▼

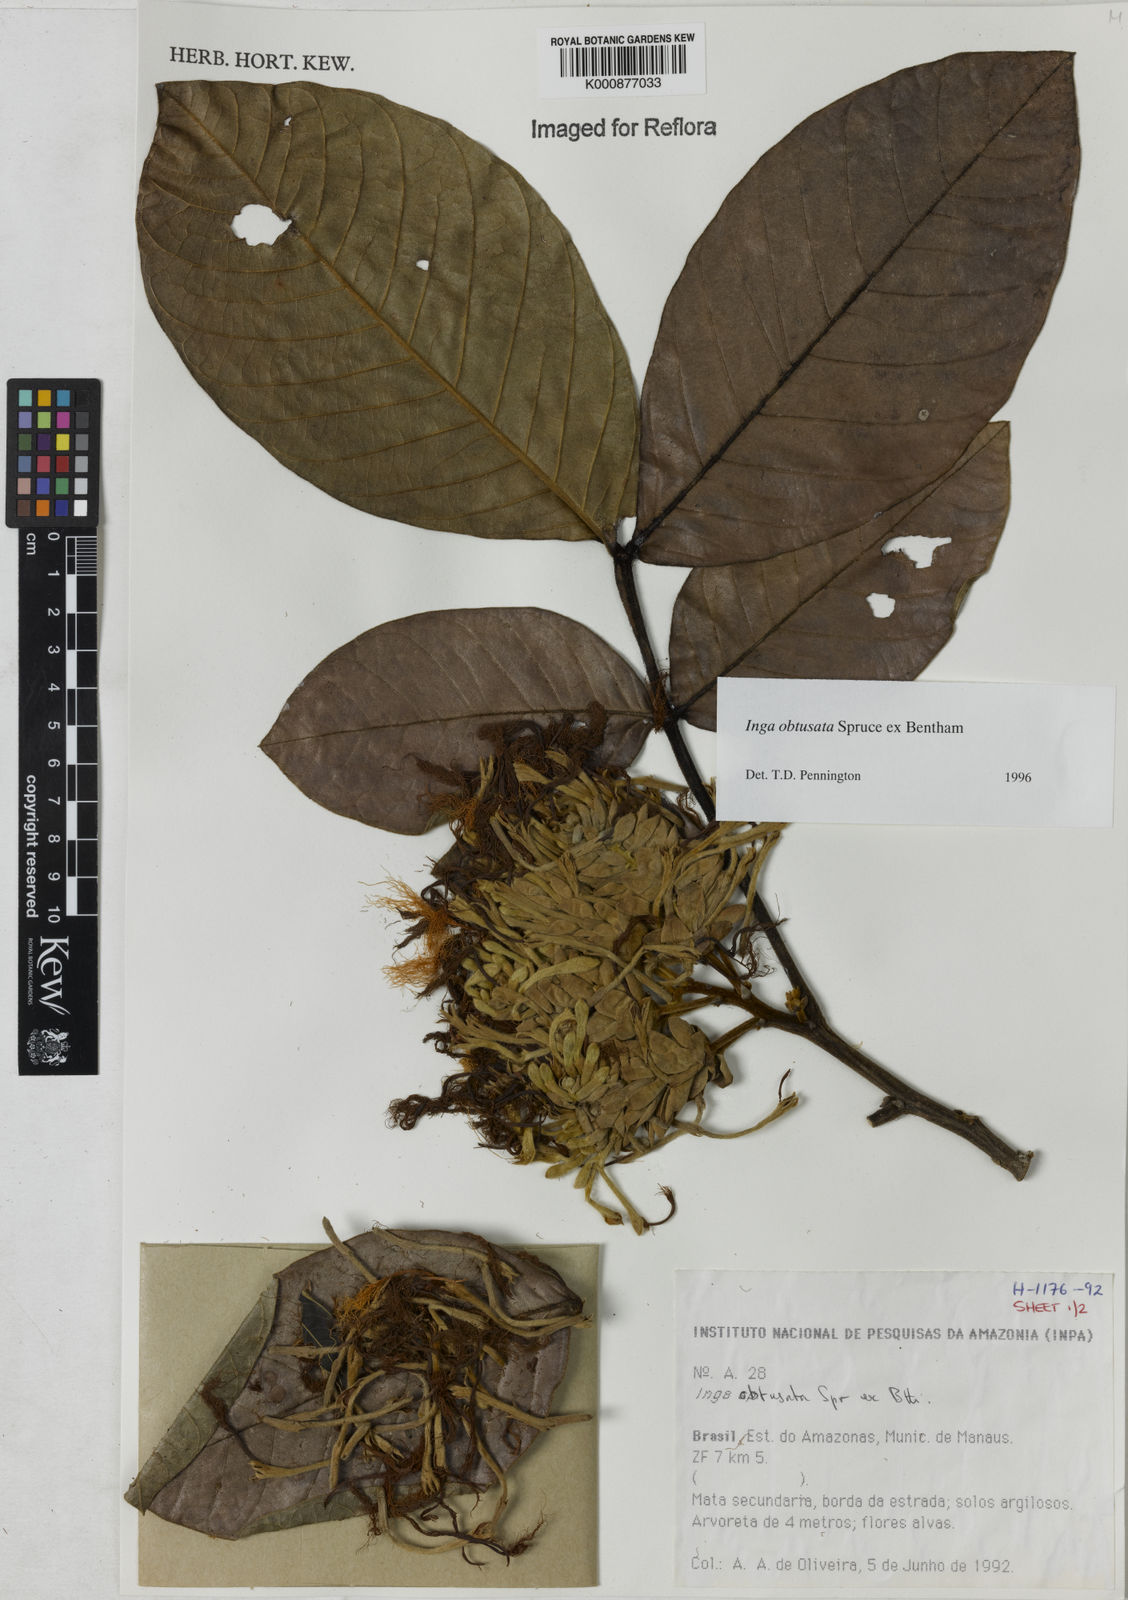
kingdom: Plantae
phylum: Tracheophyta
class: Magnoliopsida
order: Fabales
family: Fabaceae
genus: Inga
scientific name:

▲
▼

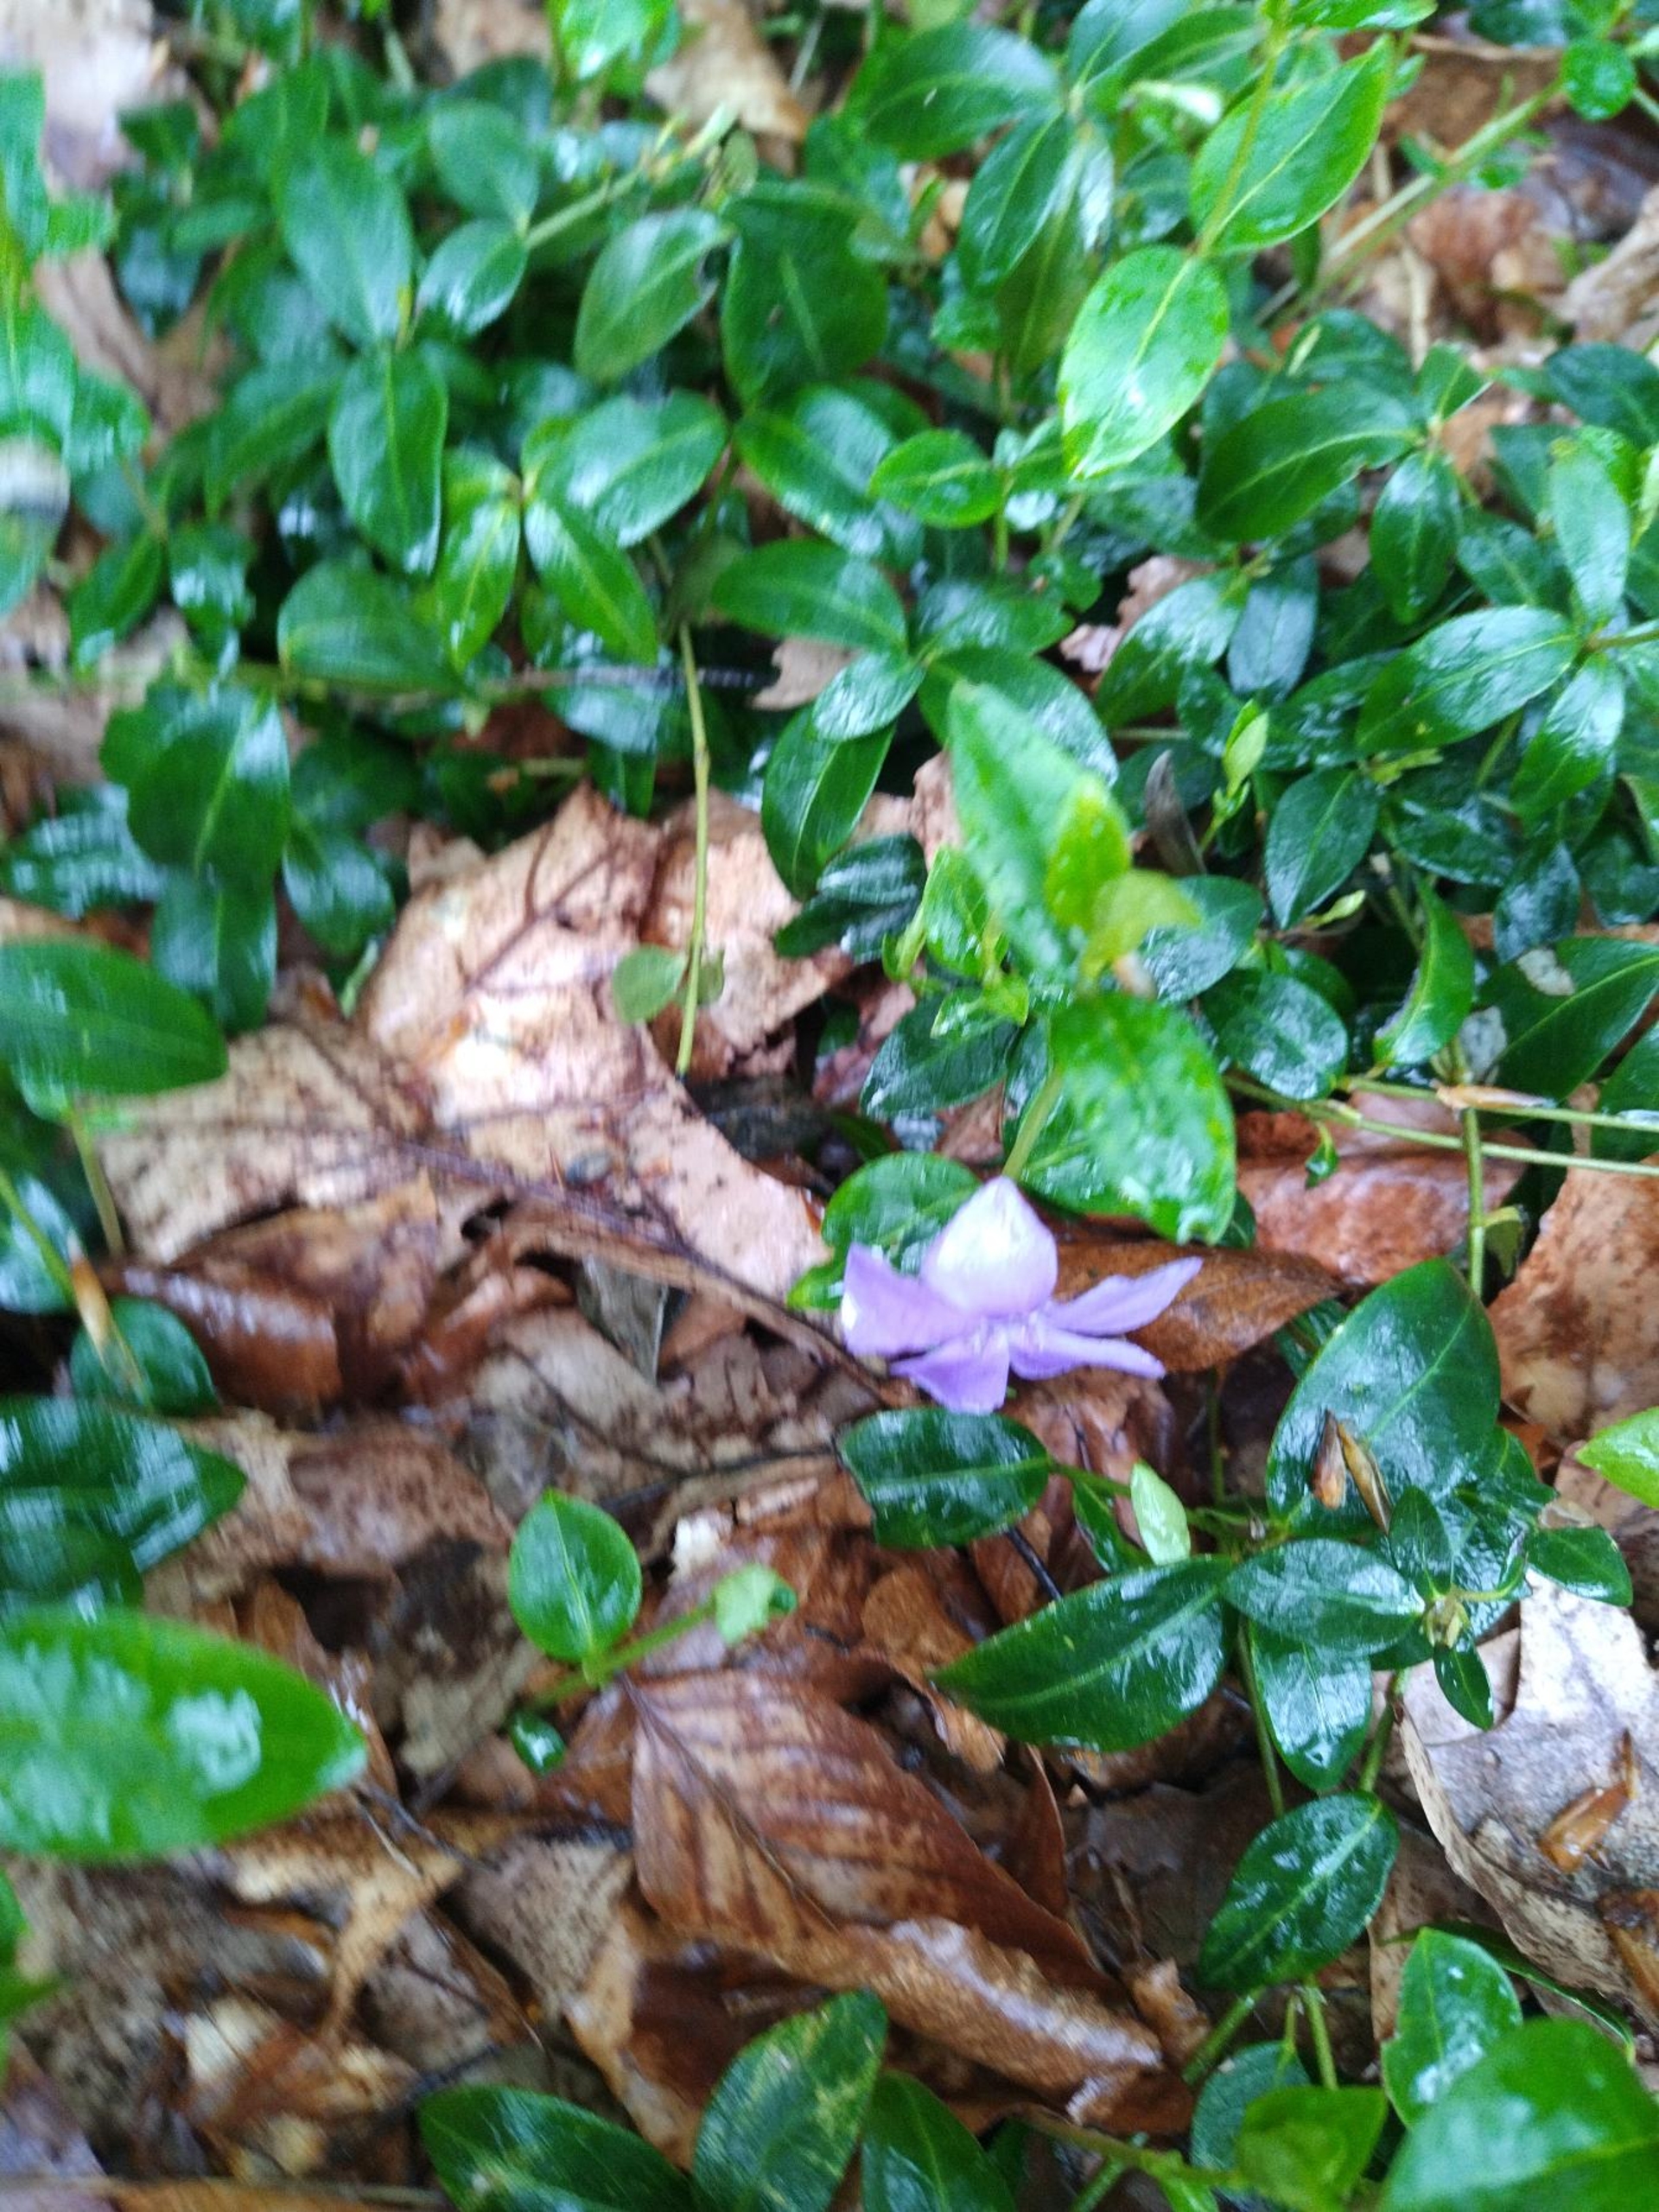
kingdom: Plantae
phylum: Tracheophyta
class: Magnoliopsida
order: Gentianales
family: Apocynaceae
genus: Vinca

▲
▼

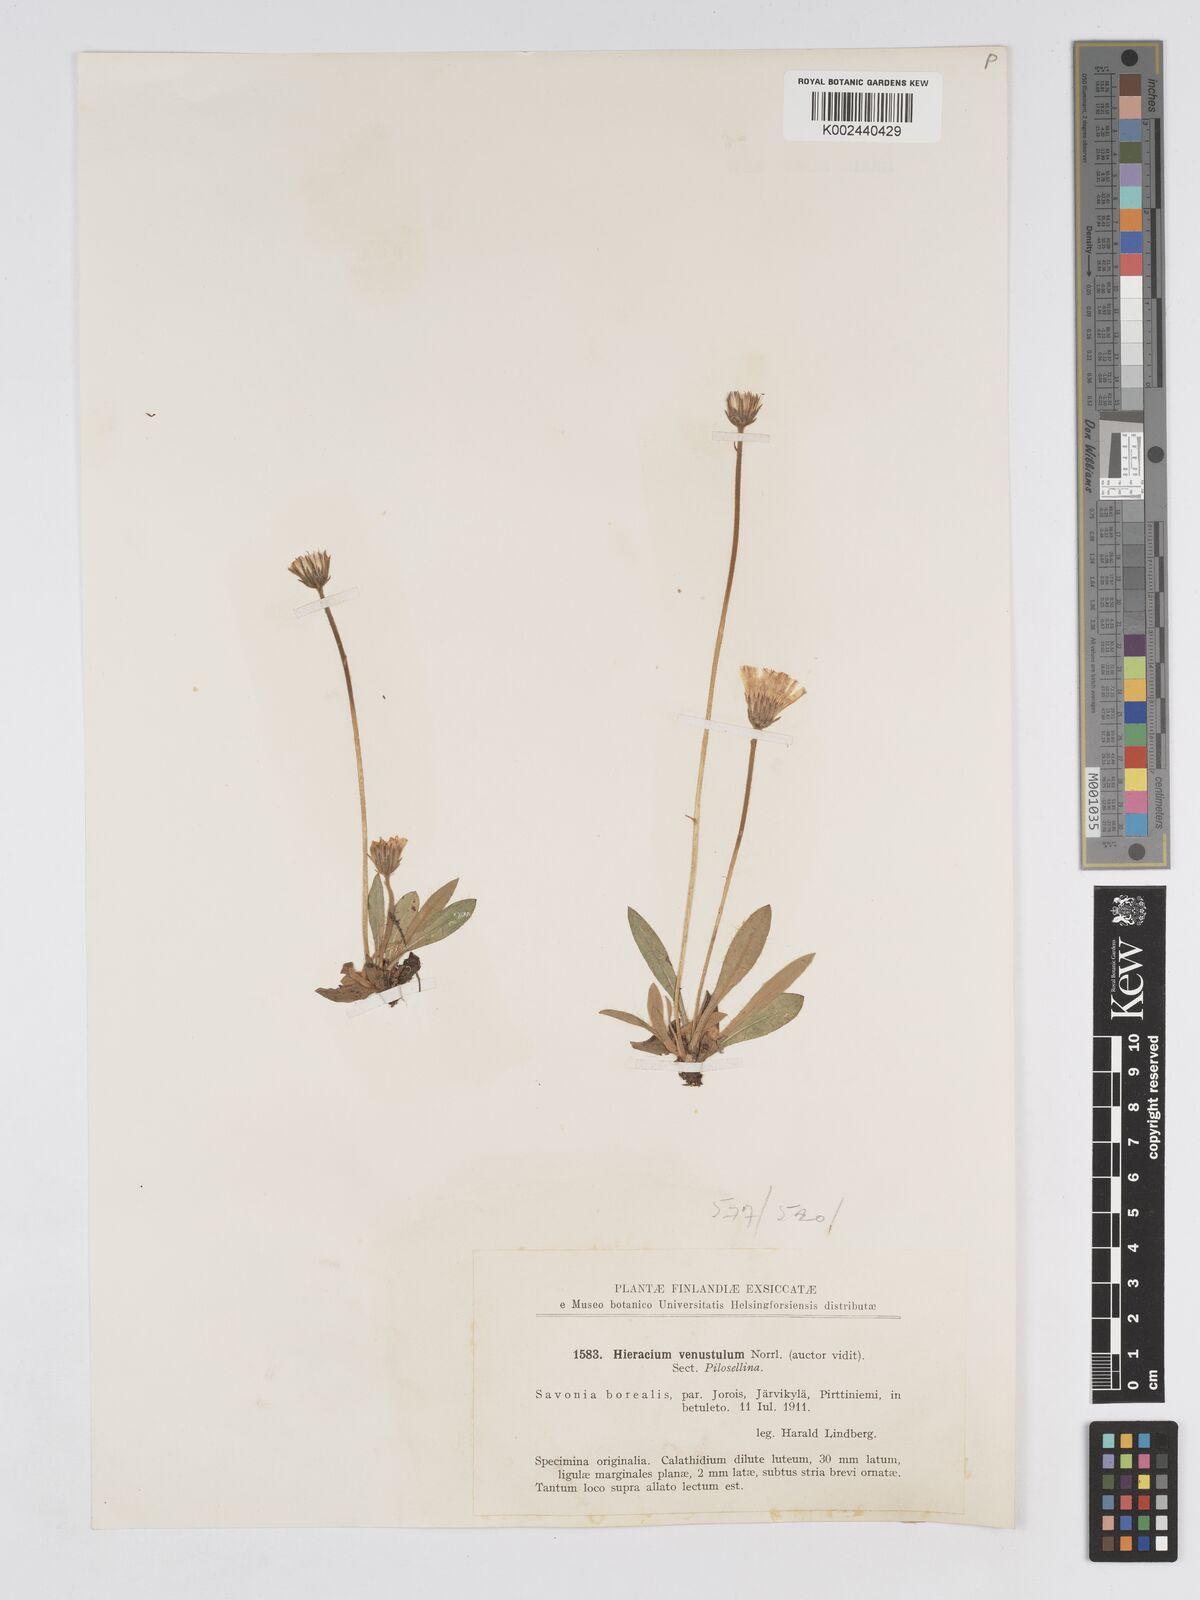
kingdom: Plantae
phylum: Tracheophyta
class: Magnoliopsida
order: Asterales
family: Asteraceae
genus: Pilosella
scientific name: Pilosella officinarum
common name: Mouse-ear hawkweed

▲

◆ Work to be completed: Which lines of the material above contain the string "name", matched with case counting? Pull out each of those lines in full.

◆ Task solution:
scientific name:
scientific name: Pilosella officinarum
common name: Mouse-ear hawkweed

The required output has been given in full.